Using the information —
[1] Copy the passage of the Ride concert review from "Nobody had more" up to and including "go on forever.".
[2] For each statement, answer yes or no to whether the Ride concert review agrees with it, and quote the deciding words: (a) The show was a stop on the tour for This is Not a Safe Place. (b) The band had several false starts during the show. (c) The band played Pulsar.

Exercise passage —

-*-

There are only a handful of artistically successful “reunions” as far as I am concerned, and Ride has been the most artistically satisfying and accomplished that I have seen so far. This is their second proper full length “reunion” album and this stop on the tour to promote This is Not a Safe Place was an ear-ringing infusion of incredible style and accomplishment.

Nobody had more fun the night that I saw Ride than the band itself. They were in extremely good form and there were no false starts, no missteps, just a relentless assault on the senses and a pursuit of perfection that must have made rehearsals go on forever.

They played the old songs and the new songs equally as well, and this is what was so great about the show—nothing was out of place. No filler, no clunkers, just a desire at the end to hear a few more songs. There were whole albums worth of material that didn’t even get a hearing, so that’s where the show went. I was hoping to hear Pulsar, from the EP that they put out between comeback albums, but oh well. For a good fifteen years, the very idea of new music from Ride was an impossibility, so I’m happy to have heard what they played.

-*-

Entries provided —
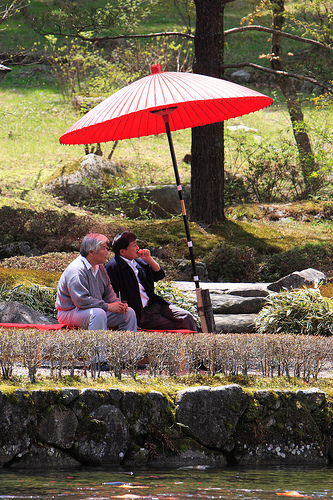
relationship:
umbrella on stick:
[59, 63, 272, 144] [160, 114, 215, 332]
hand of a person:
[140, 247, 156, 263] [49, 226, 140, 332]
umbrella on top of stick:
[59, 63, 273, 290] [153, 106, 211, 327]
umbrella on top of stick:
[59, 63, 272, 144] [162, 115, 200, 287]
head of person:
[76, 227, 111, 263] [54, 227, 131, 331]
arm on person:
[67, 280, 127, 315] [54, 227, 131, 331]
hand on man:
[138, 247, 152, 266] [107, 229, 199, 333]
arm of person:
[137, 247, 164, 278] [111, 227, 197, 331]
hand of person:
[138, 247, 152, 266] [99, 226, 211, 329]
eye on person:
[130, 243, 137, 247] [53, 232, 138, 329]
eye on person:
[101, 244, 106, 253] [111, 227, 197, 331]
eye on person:
[133, 243, 136, 247] [111, 227, 197, 331]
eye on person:
[98, 244, 105, 252] [53, 232, 138, 329]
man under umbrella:
[108, 233, 197, 329] [59, 63, 273, 290]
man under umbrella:
[55, 234, 137, 329] [59, 63, 273, 290]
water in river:
[226, 199, 319, 220] [2, 481, 321, 498]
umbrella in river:
[59, 63, 273, 290] [8, 469, 322, 498]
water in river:
[0, 471, 333, 498] [8, 469, 322, 498]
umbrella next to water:
[59, 63, 273, 290] [2, 458, 331, 498]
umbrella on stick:
[59, 63, 273, 290] [172, 150, 191, 269]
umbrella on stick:
[59, 63, 273, 290] [158, 108, 204, 296]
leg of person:
[162, 303, 198, 330] [111, 227, 197, 331]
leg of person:
[102, 304, 137, 331] [54, 227, 131, 331]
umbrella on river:
[59, 63, 273, 290] [1, 462, 329, 497]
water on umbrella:
[195, 280, 241, 289] [59, 63, 273, 290]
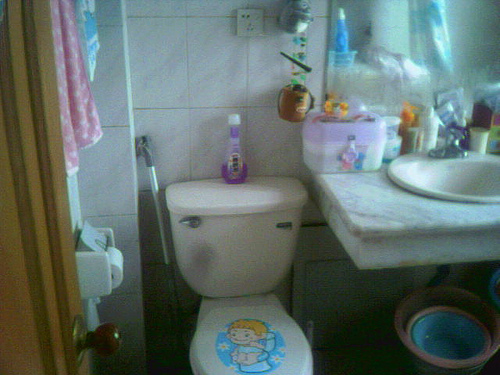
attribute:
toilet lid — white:
[188, 302, 320, 374]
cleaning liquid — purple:
[219, 110, 250, 187]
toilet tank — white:
[162, 172, 311, 299]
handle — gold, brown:
[66, 315, 125, 364]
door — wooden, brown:
[0, 1, 100, 374]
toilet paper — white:
[103, 239, 128, 297]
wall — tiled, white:
[128, 2, 499, 371]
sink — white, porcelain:
[384, 145, 499, 211]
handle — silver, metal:
[175, 217, 203, 231]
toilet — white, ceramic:
[160, 174, 320, 374]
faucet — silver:
[424, 124, 472, 161]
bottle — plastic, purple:
[219, 109, 251, 189]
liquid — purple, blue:
[223, 161, 248, 186]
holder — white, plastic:
[74, 224, 118, 305]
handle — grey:
[137, 135, 156, 170]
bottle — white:
[416, 105, 441, 157]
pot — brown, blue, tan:
[391, 282, 500, 372]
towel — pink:
[47, 1, 108, 177]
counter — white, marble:
[304, 155, 499, 269]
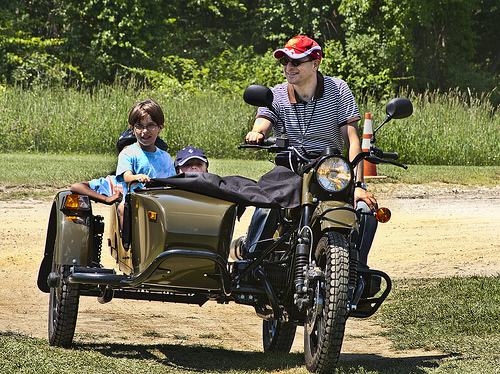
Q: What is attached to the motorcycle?
A: Sidecar.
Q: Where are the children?
A: The sidecar.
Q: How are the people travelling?
A: By motorcycle.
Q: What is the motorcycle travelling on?
A: Dirt road.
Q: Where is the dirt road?
A: Under the motorcycle.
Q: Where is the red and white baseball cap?
A: On the man's head.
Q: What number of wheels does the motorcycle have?
A: 3.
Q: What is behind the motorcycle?
A: Trees.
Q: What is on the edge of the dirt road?
A: Traffic cone.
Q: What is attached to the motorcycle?
A: Side car.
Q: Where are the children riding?
A: Sidecar.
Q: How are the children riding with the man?
A: Sidecar on motorcycle.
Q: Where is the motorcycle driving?
A: Dirt road.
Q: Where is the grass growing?
A: Side of road.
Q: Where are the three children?
A: Sidecar.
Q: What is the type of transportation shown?
A: Motorcycle.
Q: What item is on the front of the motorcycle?
A: Headlight.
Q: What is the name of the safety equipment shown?
A: Cone.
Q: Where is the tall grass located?
A: Distance.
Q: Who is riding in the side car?
A: Children.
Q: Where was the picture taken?
A: On a dirt road.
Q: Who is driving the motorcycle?
A: A man.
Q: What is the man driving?
A: A motorcycle.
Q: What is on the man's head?
A: A hat.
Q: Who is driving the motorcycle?
A: A man.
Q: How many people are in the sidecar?
A: Three.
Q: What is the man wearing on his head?
A: A hat.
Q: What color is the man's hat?
A: Red.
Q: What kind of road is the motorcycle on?
A: Dirt.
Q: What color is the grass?
A: Green.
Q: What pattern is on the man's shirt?
A: Stripes.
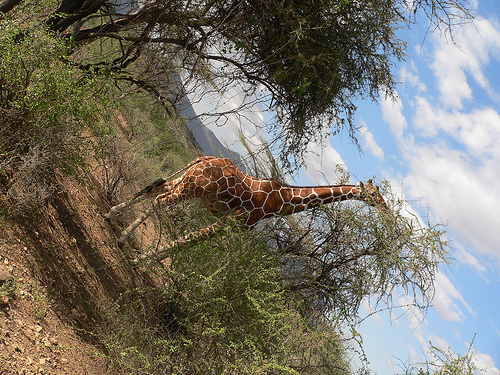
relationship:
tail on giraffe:
[125, 170, 175, 193] [187, 115, 456, 288]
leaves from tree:
[355, 249, 389, 278] [277, 196, 444, 306]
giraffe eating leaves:
[103, 155, 392, 272] [355, 249, 389, 278]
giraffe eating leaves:
[103, 155, 392, 272] [375, 242, 425, 288]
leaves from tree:
[375, 242, 425, 288] [295, 215, 431, 291]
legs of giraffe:
[115, 177, 221, 276] [103, 161, 397, 272]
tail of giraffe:
[112, 156, 210, 204] [114, 152, 394, 247]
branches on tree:
[310, 213, 342, 297] [273, 213, 461, 294]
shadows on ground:
[15, 199, 120, 338] [11, 134, 162, 367]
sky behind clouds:
[378, 17, 490, 337] [409, 11, 498, 315]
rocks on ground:
[8, 270, 63, 370] [8, 172, 136, 371]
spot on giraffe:
[262, 190, 283, 214] [103, 161, 397, 272]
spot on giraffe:
[213, 189, 236, 201] [103, 161, 397, 272]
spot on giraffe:
[280, 180, 296, 204] [103, 161, 397, 272]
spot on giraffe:
[212, 175, 231, 195] [103, 161, 397, 272]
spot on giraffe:
[314, 186, 332, 204] [103, 161, 397, 272]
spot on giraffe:
[265, 186, 283, 220] [109, 161, 402, 251]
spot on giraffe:
[250, 191, 268, 209] [109, 161, 402, 251]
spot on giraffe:
[340, 186, 353, 196] [109, 161, 402, 251]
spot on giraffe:
[191, 171, 209, 188] [109, 161, 402, 251]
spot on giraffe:
[278, 182, 296, 202] [109, 161, 402, 251]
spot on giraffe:
[275, 182, 294, 207] [103, 161, 397, 272]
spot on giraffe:
[217, 180, 227, 193] [103, 161, 397, 272]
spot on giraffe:
[176, 175, 192, 193] [103, 161, 397, 272]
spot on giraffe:
[247, 208, 263, 224] [103, 161, 397, 272]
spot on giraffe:
[220, 189, 231, 204] [103, 155, 392, 272]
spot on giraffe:
[303, 180, 332, 199] [109, 160, 405, 293]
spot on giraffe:
[302, 185, 316, 202] [112, 158, 392, 276]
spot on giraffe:
[289, 186, 301, 198] [109, 150, 398, 239]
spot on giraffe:
[278, 182, 296, 202] [103, 155, 392, 272]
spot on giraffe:
[262, 190, 283, 214] [109, 160, 405, 293]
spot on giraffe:
[248, 191, 268, 210] [103, 155, 392, 272]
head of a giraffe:
[353, 173, 385, 212] [103, 155, 392, 272]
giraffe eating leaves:
[103, 155, 392, 272] [354, 206, 407, 277]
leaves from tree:
[354, 206, 407, 277] [282, 195, 438, 327]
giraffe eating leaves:
[103, 155, 392, 272] [330, 213, 403, 263]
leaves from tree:
[330, 213, 403, 263] [239, 178, 460, 329]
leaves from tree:
[325, 233, 377, 275] [271, 185, 439, 336]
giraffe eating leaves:
[103, 155, 392, 272] [325, 233, 377, 275]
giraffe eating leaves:
[111, 148, 404, 281] [335, 208, 391, 270]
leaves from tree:
[335, 208, 391, 270] [218, 206, 448, 317]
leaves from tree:
[334, 230, 391, 293] [260, 180, 457, 342]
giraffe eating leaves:
[103, 155, 392, 272] [334, 230, 391, 293]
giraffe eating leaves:
[103, 155, 392, 272] [300, 213, 382, 272]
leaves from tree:
[300, 213, 382, 272] [242, 210, 432, 336]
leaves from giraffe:
[310, 219, 386, 269] [111, 148, 404, 281]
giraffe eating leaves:
[111, 148, 404, 281] [310, 219, 386, 269]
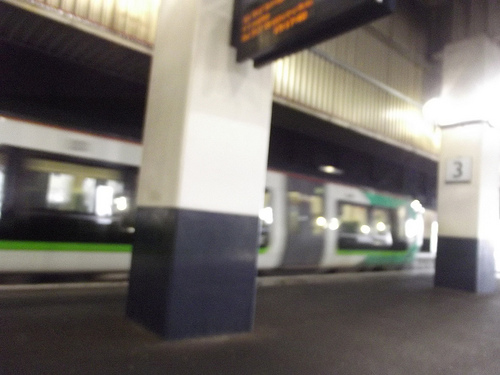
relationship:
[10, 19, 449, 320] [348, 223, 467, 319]
picture nt focused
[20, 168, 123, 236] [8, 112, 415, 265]
windows on train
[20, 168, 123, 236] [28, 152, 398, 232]
windows on subway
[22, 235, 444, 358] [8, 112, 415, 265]
plaform by train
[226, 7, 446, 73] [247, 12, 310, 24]
sign for arrivals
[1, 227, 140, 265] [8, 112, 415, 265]
stripe on train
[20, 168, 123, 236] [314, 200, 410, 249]
windows reflecting light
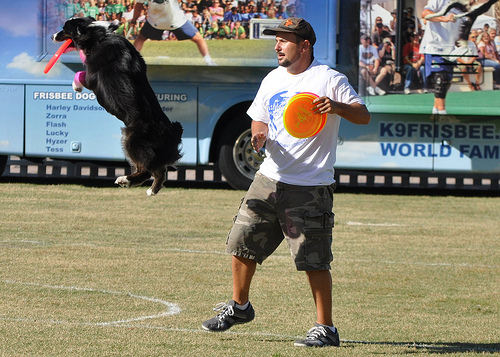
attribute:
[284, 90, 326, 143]
frisbee — orange, red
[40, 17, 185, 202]
dog — jumping, black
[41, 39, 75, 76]
frisbee — red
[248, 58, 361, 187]
shirt — white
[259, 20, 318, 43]
cap — grey, brown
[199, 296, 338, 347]
shoes — grey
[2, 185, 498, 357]
playground — green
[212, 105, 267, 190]
wheel — black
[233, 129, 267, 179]
hub cap — metallic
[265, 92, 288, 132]
lettering — blue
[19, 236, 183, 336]
lines — white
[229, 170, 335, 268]
shorts — camouflage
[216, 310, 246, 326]
stripes — white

-*-

List of answers —
[1]
Nobody had more fun the night that I saw Ride than the band itself. They were in extremely good form and there were no false starts, no missteps, just a relentless assault on the senses and a pursuit of perfection that must have made rehearsals go on forever.

[2]
(a) Yes: "this stop on the tour to promote This is Not a Safe Place"
(b) No: "there were no false starts, no missteps"
(c) No: "I was hoping to hear Pulsar, from the EP that they put out between comeback albums, but oh well."